Hi, Yes the solar voltage does fluctuate. The battery will help to regulate the voltage. From what I understand and please correct if wrong is that the load on the battery will affect the charge controller. But I too have the same question and am at the phase of testing my inverter and battery bank. I understand the connection point to the inverter is also the same as the charger. Can anyone else confirm with diagram? Thanks to all and again Im new so pls be kind... thnks

Correct.

Yes, T-105's are reasonable "first" batteries for a project like this. They are cheap and fairly robust, and thus will both tolerate some abuse and not cost you too much when they get too abused.

If you want to terminate operation after X hours without sun, there are several charge controllers (often called "lighting controllers") that will do this for you. If your drain is significant you may need the lighting controller to drive a DC relay that switches your load off. You can set it to run 1 hour after sunset, 2 hours etc. (Morningstar Sunlight is an example of this.)

If you want to terminate operation when the battery gets low, you can use something like a C40 charge controller in LVD mode. Set it fairly high (12.2 volts or so, depends on load) and the system will disconnect when the battery gets to that level. That way the system runs as long as there's power while not letting the battery get too low.

You can also use an inverter with a programmable LVD but most of the ones that I've seen that are programmable are also pricey.

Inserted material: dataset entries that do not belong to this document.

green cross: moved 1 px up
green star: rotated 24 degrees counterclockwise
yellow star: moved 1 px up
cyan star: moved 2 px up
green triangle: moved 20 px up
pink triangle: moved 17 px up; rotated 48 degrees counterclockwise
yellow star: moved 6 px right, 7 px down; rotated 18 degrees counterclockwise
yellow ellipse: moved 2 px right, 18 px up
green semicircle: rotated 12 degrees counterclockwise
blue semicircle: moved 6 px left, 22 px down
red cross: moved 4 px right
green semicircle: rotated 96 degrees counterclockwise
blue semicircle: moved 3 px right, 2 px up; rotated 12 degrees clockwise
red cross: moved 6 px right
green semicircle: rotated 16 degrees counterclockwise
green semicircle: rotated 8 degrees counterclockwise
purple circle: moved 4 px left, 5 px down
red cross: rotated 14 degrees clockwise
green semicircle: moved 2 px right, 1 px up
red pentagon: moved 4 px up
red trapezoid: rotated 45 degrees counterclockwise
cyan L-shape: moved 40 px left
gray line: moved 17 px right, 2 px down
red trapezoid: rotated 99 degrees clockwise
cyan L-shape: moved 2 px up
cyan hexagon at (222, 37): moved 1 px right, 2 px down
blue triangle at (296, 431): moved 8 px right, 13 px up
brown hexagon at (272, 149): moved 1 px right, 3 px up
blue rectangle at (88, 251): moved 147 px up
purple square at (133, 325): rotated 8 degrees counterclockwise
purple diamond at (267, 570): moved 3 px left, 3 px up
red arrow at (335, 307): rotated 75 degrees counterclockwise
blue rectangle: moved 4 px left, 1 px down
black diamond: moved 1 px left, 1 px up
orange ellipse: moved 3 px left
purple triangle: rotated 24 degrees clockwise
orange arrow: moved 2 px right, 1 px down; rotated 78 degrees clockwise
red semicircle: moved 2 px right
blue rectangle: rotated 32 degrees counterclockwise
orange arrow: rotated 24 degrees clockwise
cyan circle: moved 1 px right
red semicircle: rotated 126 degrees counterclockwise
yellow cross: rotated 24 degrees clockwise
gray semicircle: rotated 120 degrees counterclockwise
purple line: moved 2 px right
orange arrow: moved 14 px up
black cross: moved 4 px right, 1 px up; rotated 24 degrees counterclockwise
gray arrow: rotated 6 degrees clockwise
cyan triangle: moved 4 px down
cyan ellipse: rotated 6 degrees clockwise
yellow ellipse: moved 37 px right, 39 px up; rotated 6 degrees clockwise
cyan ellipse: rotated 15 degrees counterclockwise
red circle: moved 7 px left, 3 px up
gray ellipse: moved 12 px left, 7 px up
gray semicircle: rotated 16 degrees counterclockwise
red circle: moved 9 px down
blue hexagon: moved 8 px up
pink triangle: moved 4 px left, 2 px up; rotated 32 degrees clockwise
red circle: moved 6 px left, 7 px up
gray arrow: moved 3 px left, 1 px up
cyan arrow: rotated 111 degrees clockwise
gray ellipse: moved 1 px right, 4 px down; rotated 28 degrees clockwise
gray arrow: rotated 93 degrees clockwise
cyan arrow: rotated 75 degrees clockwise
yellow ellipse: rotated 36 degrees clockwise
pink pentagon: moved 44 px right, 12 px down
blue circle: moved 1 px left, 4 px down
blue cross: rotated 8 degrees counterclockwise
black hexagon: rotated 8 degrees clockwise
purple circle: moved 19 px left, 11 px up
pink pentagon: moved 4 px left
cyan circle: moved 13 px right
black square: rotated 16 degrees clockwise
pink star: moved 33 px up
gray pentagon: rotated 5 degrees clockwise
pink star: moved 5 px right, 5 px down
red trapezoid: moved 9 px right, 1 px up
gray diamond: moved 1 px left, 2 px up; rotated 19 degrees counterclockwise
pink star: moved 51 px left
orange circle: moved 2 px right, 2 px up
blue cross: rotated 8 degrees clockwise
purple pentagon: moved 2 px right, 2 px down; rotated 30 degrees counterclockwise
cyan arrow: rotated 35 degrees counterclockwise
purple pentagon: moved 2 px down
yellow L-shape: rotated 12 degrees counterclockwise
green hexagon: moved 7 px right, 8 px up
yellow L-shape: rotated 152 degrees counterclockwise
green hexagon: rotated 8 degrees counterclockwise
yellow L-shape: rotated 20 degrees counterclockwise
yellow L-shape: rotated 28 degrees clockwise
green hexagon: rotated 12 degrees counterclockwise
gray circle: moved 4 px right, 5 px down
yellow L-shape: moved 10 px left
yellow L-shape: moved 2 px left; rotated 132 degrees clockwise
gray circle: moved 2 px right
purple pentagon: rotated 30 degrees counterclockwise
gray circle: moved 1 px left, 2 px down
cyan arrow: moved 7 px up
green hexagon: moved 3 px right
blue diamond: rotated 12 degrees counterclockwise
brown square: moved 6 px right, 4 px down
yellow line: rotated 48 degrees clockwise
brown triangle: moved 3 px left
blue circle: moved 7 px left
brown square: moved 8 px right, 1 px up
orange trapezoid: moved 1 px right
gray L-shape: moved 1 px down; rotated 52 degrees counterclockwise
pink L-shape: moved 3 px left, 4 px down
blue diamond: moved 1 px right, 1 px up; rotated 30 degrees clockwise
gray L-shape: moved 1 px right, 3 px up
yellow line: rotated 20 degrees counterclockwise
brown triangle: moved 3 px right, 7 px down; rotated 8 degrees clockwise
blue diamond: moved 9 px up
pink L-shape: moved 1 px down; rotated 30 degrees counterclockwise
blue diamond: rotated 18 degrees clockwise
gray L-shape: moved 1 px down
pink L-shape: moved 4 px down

Question - why do you want to switch to AC? For your purposes DC might be easier.

HI....

Hi... Guys... I'm new to this forum and i have some doubts....

Suppose.... Its Broad Daylight and Pannels are Giving their Max Output...
The Mains (Grid Supply) to the Inverter is in OFF.. But Load to the inverter is in on state..
In the Above Condition:
1.If the battery is not in fully charged condition... Solar Pannels will supply the power for both Load and Battery (provided the pannels meet power requirement of both).... Am i right with this statement....??

2.If Battery is fully charged, how exactly will the Charge Controller controls the current flowing through the battery (i.e. seeing the battery is not over charged) and the inverter (supply current to the Load). I'm asking this Q coz Both Battery and Inverter are connected in Parallel...

I'll be very greatfull if someone responds....
Than Q.

Maybe, maybe not. If the demand of the discharged battery and the connected load exceed what the panel is generating, the difference (loss) is being supplied by the battery, thus discharging the battery.

The CC will be in a float mode and at that point is a voltage source. All power required for the load comes directly from the panels. The battery is just sitting there not requiring any current or supplying any current. Example if you have a 200 watt panel that has enough sun to supply up to 200 watts, and th eload is demanding 100 watts, the panel only produces 100 watts. The other 100 watts is not being used or wasted.